Yang kurasakan, masa kecilku sangat bahagia. Walaupun aku sering berpindah-pindah tempat tinggal. Lempuyangan, Juminahan, Babadan, Ratmakan, sampai akhirnya ketika umur tiga tahun, aku menetap di Kweni Sewon Bantul bersama dengan orangtua dari ayahku.
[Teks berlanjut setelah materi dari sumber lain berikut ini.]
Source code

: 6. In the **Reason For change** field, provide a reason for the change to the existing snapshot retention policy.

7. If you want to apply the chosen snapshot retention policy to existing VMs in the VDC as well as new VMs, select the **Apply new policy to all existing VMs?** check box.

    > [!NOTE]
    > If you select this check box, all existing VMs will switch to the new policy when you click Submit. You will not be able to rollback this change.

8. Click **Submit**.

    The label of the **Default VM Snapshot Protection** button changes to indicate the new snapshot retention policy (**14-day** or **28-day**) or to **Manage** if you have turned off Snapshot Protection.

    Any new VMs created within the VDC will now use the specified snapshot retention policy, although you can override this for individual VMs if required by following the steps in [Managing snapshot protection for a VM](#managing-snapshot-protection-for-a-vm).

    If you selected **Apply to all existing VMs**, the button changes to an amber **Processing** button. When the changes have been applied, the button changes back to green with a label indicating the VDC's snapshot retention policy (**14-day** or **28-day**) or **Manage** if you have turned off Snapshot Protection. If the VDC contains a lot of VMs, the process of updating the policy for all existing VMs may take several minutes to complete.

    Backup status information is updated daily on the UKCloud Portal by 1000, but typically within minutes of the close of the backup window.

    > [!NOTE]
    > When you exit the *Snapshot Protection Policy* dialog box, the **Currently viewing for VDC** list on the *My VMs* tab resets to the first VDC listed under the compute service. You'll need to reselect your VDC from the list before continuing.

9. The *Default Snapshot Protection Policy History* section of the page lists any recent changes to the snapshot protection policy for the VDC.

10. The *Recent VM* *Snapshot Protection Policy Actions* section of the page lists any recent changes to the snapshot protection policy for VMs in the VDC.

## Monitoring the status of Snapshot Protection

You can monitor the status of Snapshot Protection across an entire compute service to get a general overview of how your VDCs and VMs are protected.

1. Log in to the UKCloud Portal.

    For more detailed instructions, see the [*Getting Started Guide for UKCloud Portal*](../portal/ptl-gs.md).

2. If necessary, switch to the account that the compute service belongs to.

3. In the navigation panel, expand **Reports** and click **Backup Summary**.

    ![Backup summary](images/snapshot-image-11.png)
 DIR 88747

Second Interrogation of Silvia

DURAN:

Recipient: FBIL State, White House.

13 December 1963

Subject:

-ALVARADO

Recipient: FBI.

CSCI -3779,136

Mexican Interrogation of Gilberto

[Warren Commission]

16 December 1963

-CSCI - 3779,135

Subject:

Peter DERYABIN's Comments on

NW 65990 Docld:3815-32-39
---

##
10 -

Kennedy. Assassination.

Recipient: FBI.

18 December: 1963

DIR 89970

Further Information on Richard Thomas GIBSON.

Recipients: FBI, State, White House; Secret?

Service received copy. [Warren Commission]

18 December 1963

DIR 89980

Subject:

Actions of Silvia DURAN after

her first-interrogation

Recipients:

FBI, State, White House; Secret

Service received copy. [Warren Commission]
Saat umur empat tahun kurang satu bulan, aku sudah masuk di taman kanak-kanak Kuntum Melati Karangnongko Sewon Bantul. Walaupun umurku kurang memenuhi persyaratan masuk TK, tetapi aku sangat ingin bersekolah karena pada waktu itu ayahku sering menitipkan aku di taman kanak-kanak Tunas Melati di daerah Timoho di dekat tempatnya bekerja dan tes-tes yang lain aku lalui dengan mudah sehingga aku diterima di TK tersebut.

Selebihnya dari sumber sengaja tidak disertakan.